WORK TO BE COMPLETED: Count the lines in the listing below that contain the string "Ponta". Reply with the number alone.

RECORDS SHOWN:
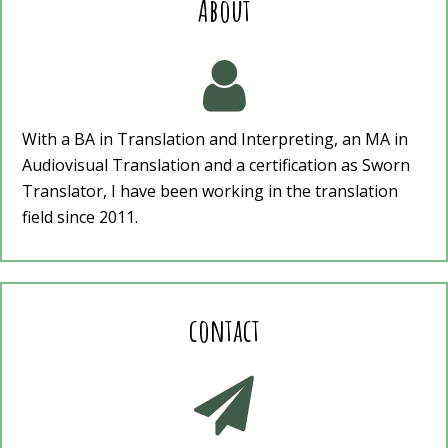
About

With a BA in Translation and Interpreting, an MA in
Audiovisual Translation and a certification as Sworn
Translator, I have been working in the translation
field since 2011.
contact

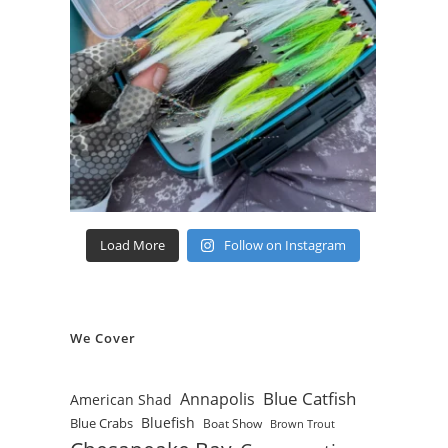
Load More
Follow on Instagram
We Cover
Blue Catfish
Annapolis
American Shad
Bluefish
Blue Crabs
Boat Show
Brown Trout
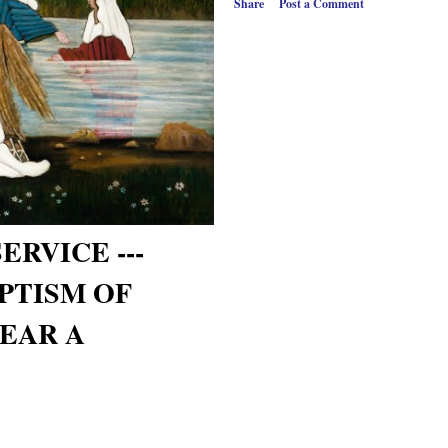
Share
Post a Comment
ERVICE ---
PTISM OF
YEAR A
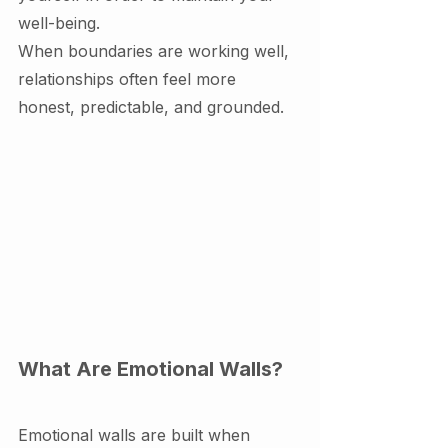
well-being.
When boundaries are working well, 
relationships often feel more 
honest, predictable, and grounded.
What Are Emotional Walls?
Emotional walls are built when 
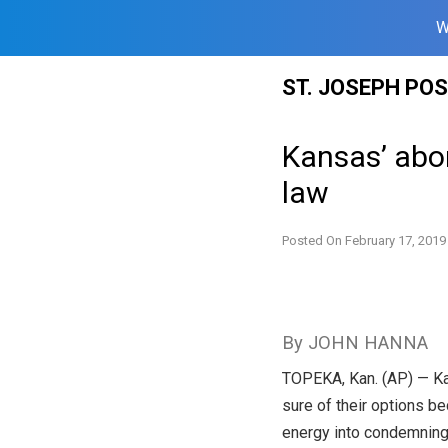
W
Skip
ST. JOSEPH PO
to
content
Kansas’ abor
law
Posted On
February 17, 2019
By JOHN HANNA
TOPEKA, Kan. (AP) — Kan
sure of their options be
energy into condemnin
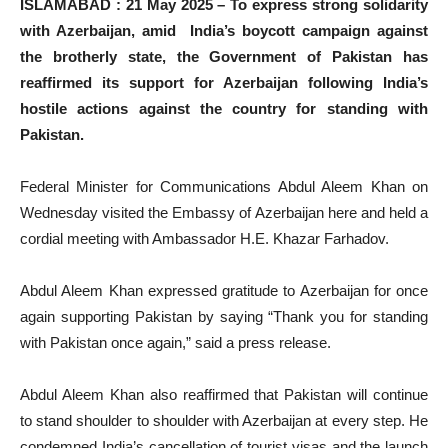
ISLAMABAD : 21 May 2025 – To express strong solidarity
with Azerbaijan, amid India’s boycott campaign against
the brotherly state, the Government of Pakistan has
reaffirmed its support for Azerbaijan following India’s
hostile actions against the country for standing with
Pakistan.
Federal Minister for Communications Abdul Aleem Khan on
Wednesday visited the Embassy of Azerbaijan here and held a
cordial meeting with Ambassador H.E. Khazar Farhadov.
Abdul Aleem Khan expressed gratitude to Azerbaijan for once
again supporting Pakistan by saying “Thank you for standing
with Pakistan once again,” said a press release.
Abdul Aleem Khan also reaffirmed that Pakistan will continue
to stand shoulder to shoulder with Azerbaijan at every step. He
condemned India’s cancellation of tourist visas and the launch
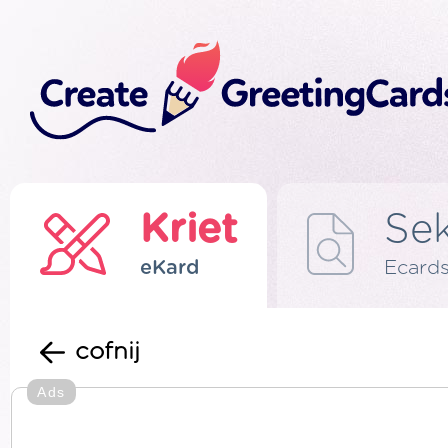
Kriet
Se
eKard
Ecard
cofnij
Ads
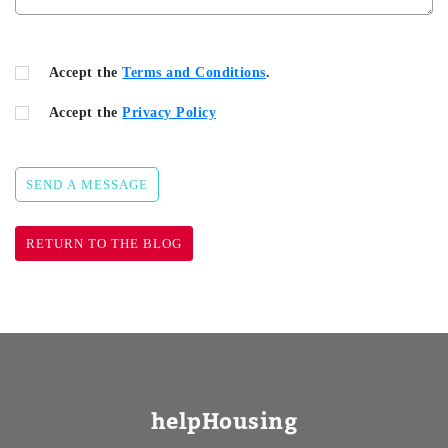
Accept the
Terms and Conditions
.
Accept the
Privacy Policy
SEND A MESSAGE
RETURN TO THE BLOG
helpHousing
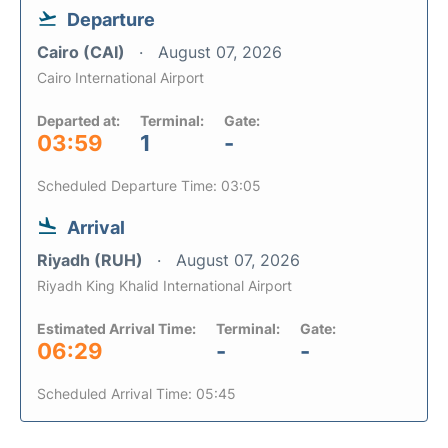
Departure
Cairo (CAI)
August 07, 2026
Cairo International Airport
Departed at:
Terminal:
Gate:
03:59
1
-
Scheduled Departure Time: 03:05
Arrival
Riyadh (RUH)
August 07, 2026
Riyadh King Khalid International Airport
Estimated Arrival Time:
Terminal:
Gate:
06:29
-
-
Scheduled Arrival Time: 05:45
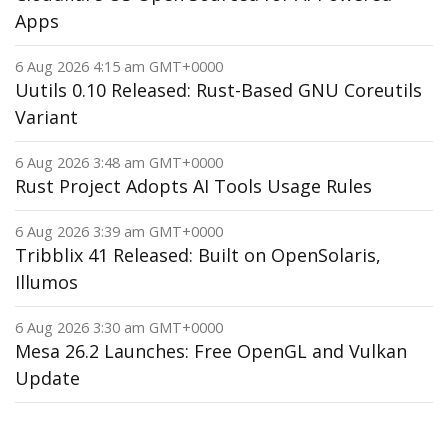
Apps
6 Aug 2026 4:15 am GMT+0000
Uutils 0.10 Released: Rust-Based GNU Coreutils
Variant
6 Aug 2026 3:48 am GMT+0000
Rust Project Adopts AI Tools Usage Rules
6 Aug 2026 3:39 am GMT+0000
Tribblix 41 Released: Built on OpenSolaris,
Illumos
6 Aug 2026 3:30 am GMT+0000
Mesa 26.2 Launches: Free OpenGL and Vulkan
Update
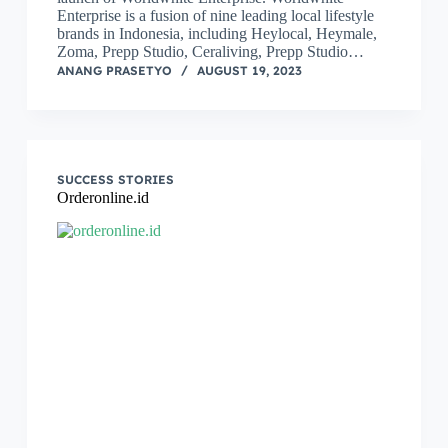
Enterprise is a fusion of nine leading local lifestyle
brands in Indonesia, including Heylocal, Heymale,
Zoma, Prepp Studio, Ceraliving, Prepp Studio…
ANANG PRASETYO
AUGUST 19, 2023
SUCCESS STORIES
Orderonline.id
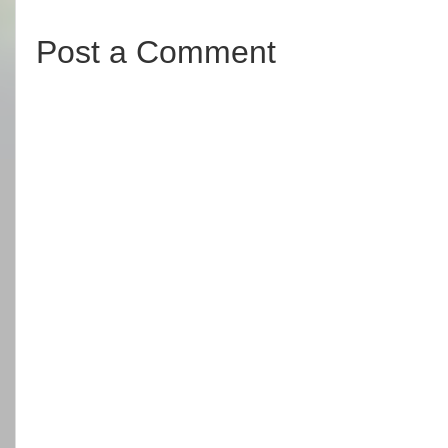
Post a Comment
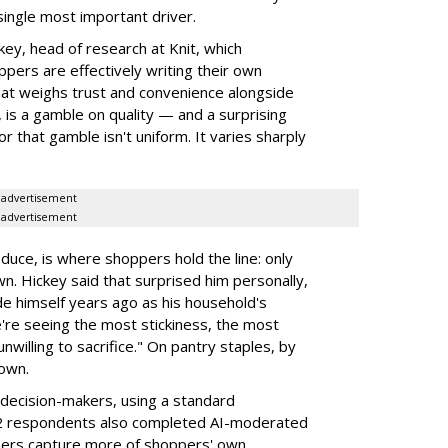
single most important driver.
ey, head of research at Knit, which
ppers are effectively writing their own
hat weighs trust and convenience alongside
, is a gamble on quality — and a surprising
or that gamble isn't uniform. It varies sharply
advertisement
advertisement
duce, is where shoppers hold the line: only
wn. Hickey said that surprised him personally,
e himself years ago as his household's
're seeing the most stickiness, the most
unwilling to sacrifice." On pantry staples, by
down.
decision-makers, using a standard
102 respondents also completed AI-moderated
chers capture more of shoppers' own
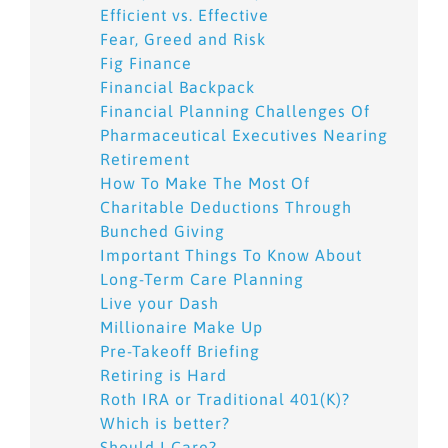
Efficient vs. Effective
Fear, Greed and Risk
Fig Finance
Financial Backpack
Financial Planning Challenges Of
Pharmaceutical Executives Nearing
Retirement
How To Make The Most Of
Charitable Deductions Through
Bunched Giving
Important Things To Know About
Long-Term Care Planning
Live your Dash
Millionaire Make Up
Pre-Takeoff Briefing
Retiring is Hard
Roth IRA or Traditional 401(K)?
Which is better?
Should I Care?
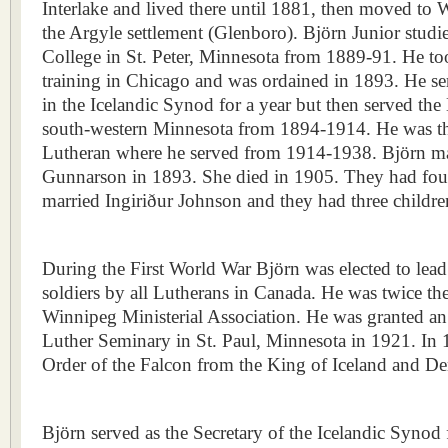
Interlake and lived there until 1881, then moved to 
the Argyle settlement (Glenboro). Björn Junior stud
College in St. Peter, Minnesota from 1889-91. He too
training in Chicago and was ordained in 1893. He se
in the Icelandic Synod for a year but then served the
south-western Minnesota from 1894-1914. He was the
Lutheran where he served from 1914-1938. Björn ma
Gunnarson in 1893. She died in 1905. They had four
married Ingiriður Johnson and they had three childre
During the First World War Björn was elected to lea
soldiers by all Lutherans in Canada. He was twice the
Winnipeg Ministerial Association. He was granted a
Luther Seminary in St. Paul, Minnesota in 1921. In 
Order of the Falcon from the King of Iceland and D
Björn served as the Secretary of the Icelandic Synod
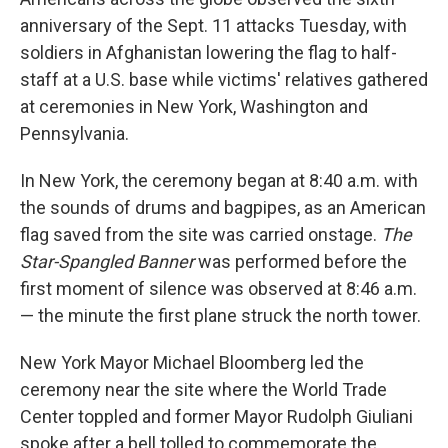
anniversary of the Sept. 11 attacks Tuesday, with
soldiers in Afghanistan lowering the flag to half-
staff at a U.S. base while victims' relatives gathered
at ceremonies in New York, Washington and
Pennsylvania.
In New York, the ceremony began at 8:40 a.m. with
the sounds of drums and bagpipes, as an American
flag saved from the site was carried onstage.
The
Star-Spangled Banner
was performed before the
first moment of silence was observed at 8:46 a.m.
— the minute the first plane struck the north tower.
New York Mayor Michael Bloomberg led the
ceremony near the site where the World Trade
Center toppled and former Mayor Rudolph Giuliani
spoke after a bell tolled to commemorate the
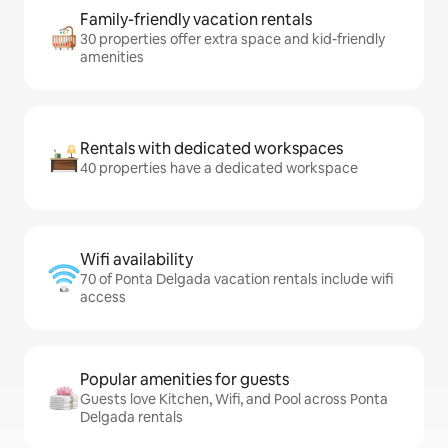
Family-friendly vacation rentals
30 properties offer extra space and kid-friendly
amenities
Rentals with dedicated workspaces
40 properties have a dedicated workspace
Wifi availability
70 of Ponta Delgada vacation rentals include wifi
access
Popular amenities for guests
Guests love Kitchen, Wifi, and Pool across Ponta
Delgada rentals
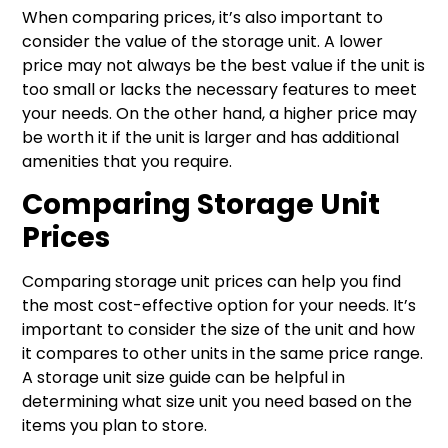
When comparing prices, it’s also important to
consider the value of the storage unit. A lower
price may not always be the best value if the unit is
too small or lacks the necessary features to meet
your needs. On the other hand, a higher price may
be worth it if the unit is larger and has additional
amenities that you require.
Comparing Storage Unit
Prices
Comparing storage unit prices can help you find
the most cost-effective option for your needs. It’s
important to consider the size of the unit and how
it compares to other units in the same price range.
A storage unit size guide can be helpful in
determining what size unit you need based on the
items you plan to store.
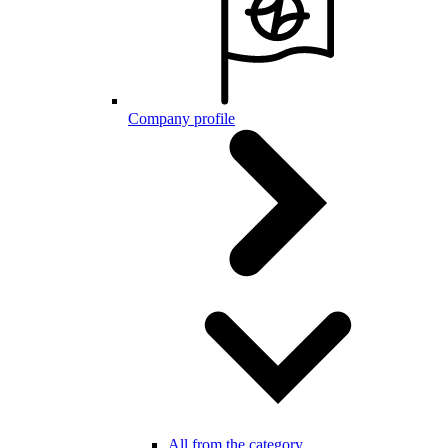
Company profile
All from the category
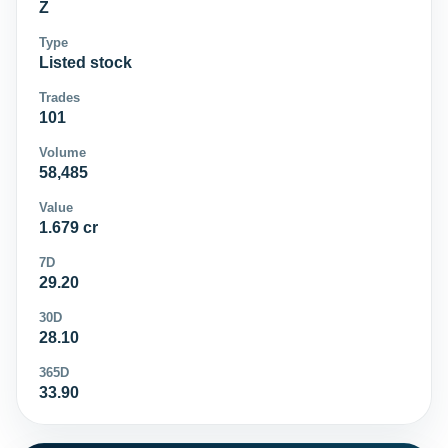
Z
Type
Listed stock
Trades
101
Volume
58,485
Value
1.679 cr
7D
29.20
30D
28.10
365D
33.90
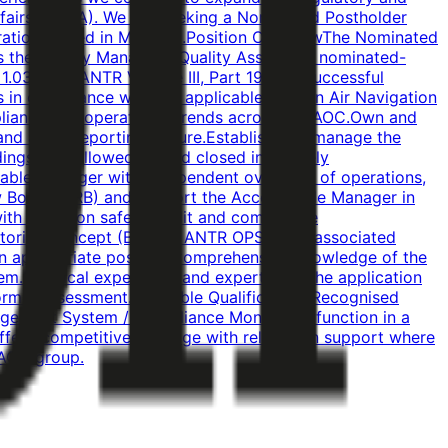
 Affairs (BCAA). We are seeking a Nominated Postholder
peration, based in Manama.Position OverviewThe Nominated
s the Quality Manager / Quality Assurance nominated-
037 and ANTR Volume III, Part 19. The successful
in compliance with the applicable Bahrain Air Navigation
pliance and operational trends across the AOC.Own and
nd a just reporting culture.Establish and manage the
ngs are followed up and closed in a timely
able Manager with independent oversight of operations,
ew Board (SRB) and support the Accountable Manager in
with BCAA on safety, audit and compliance
oring concept (Bahrain ANTR OPS 1 and associated
n an appropriate position.Comprehensive knowledge of the
.Practical experience and expertise in the application
formal assessment.Desirable QualificationsRecognised
gement System / Compliance Monitoring function in a
fferA competitive package with relocation support where
-AOC group.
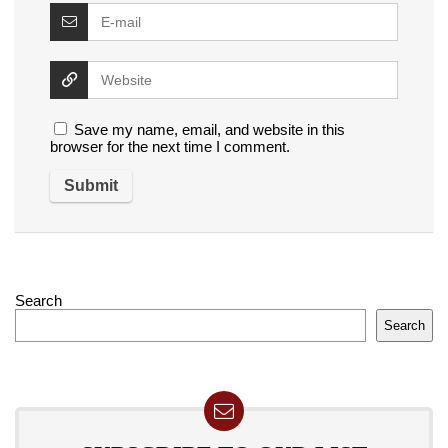
Save my name, email, and website in this
browser for the next time I comment.
Search
Search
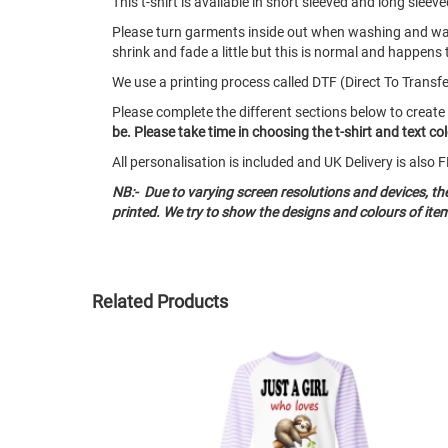
This t-shirt is available in short sleeved and long sl
Please turn garments inside out when washing and w
shrink and fade a little but this is normal and happens 
We use a printing process called DTF (Direct To Transfer)
Please complete the different sections below to create
be. Please take time in choosing the t-shirt and text c
All personalisation is included and UK Delivery is als
NB:- Due to varying screen resolutions and devices, t
printed. We try to show the designs and colours of ite
Related Products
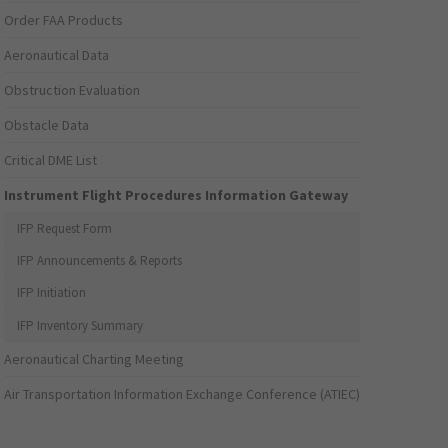
Order FAA Products
Aeronautical Data
Obstruction Evaluation
Obstacle Data
Critical DME List
Instrument Flight Procedures Information Gateway
IFP Request Form
IFP Announcements & Reports
IFP Initiation
IFP Inventory Summary
Aeronautical Charting Meeting
Air Transportation Information Exchange Conference (ATIEC)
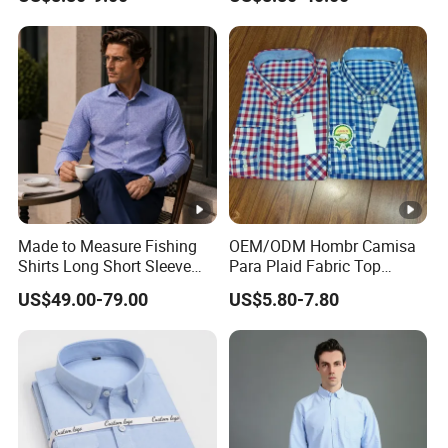
Occasions
Made to Measure Fishing
OEM/ODM Hombr Camisa
Shirts Long Short Sleeve
Para Plaid Fabric Top
Custom Mens Fishing Wear
Quality Men's Long Sleeve
US$49.00-79.00
US$5.80-7.80
Shirt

SOLUTION FOR THIS PROBLEM: 2